▸ EXERCISE BRIEF
Everything from the line with "hfov_deg: 35.1" to the end of the data is to be retyped exactly, and nothing else.

▸ RECORDS FOR PROCESSING
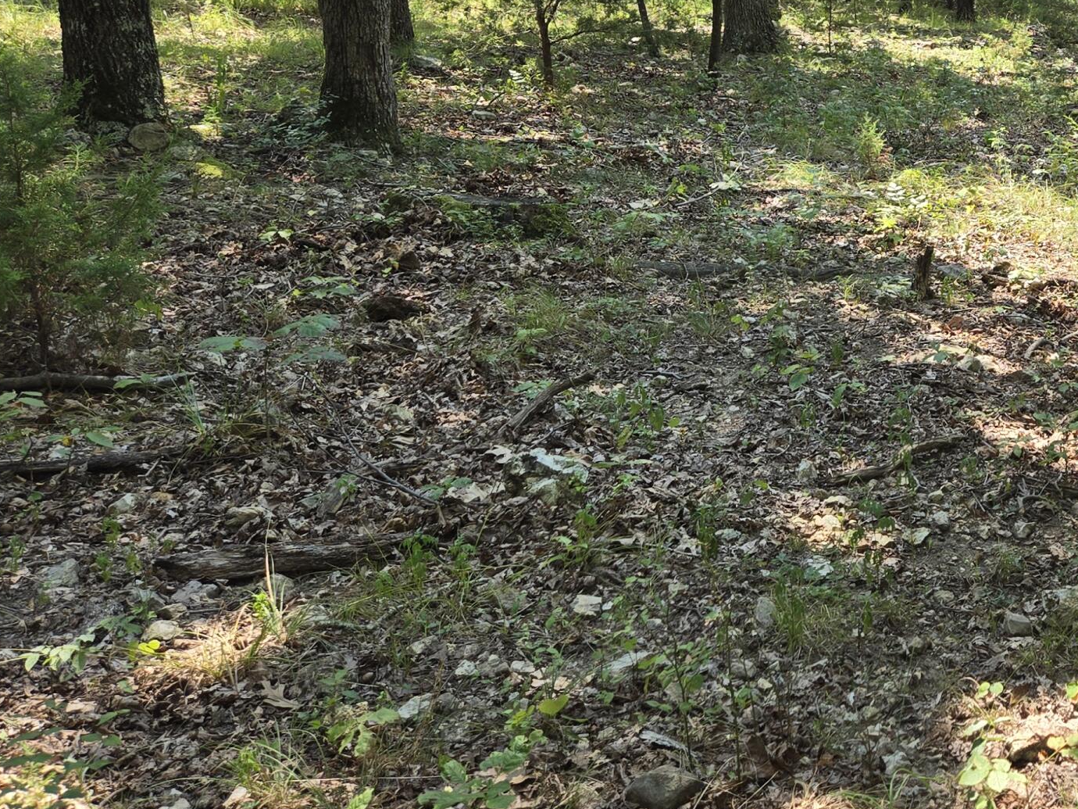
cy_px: 37
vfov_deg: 27.7
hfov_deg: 35.1
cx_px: 1048
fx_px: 1557
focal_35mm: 50
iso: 25
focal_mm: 5.4
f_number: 1.8
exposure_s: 1/285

▸ ANSWER TO THE PROBLEM
hfov_deg: 35.1
cx_px: 1048
fx_px: 1557
focal_35mm: 50
iso: 25
focal_mm: 5.4
f_number: 1.8
exposure_s: 1/285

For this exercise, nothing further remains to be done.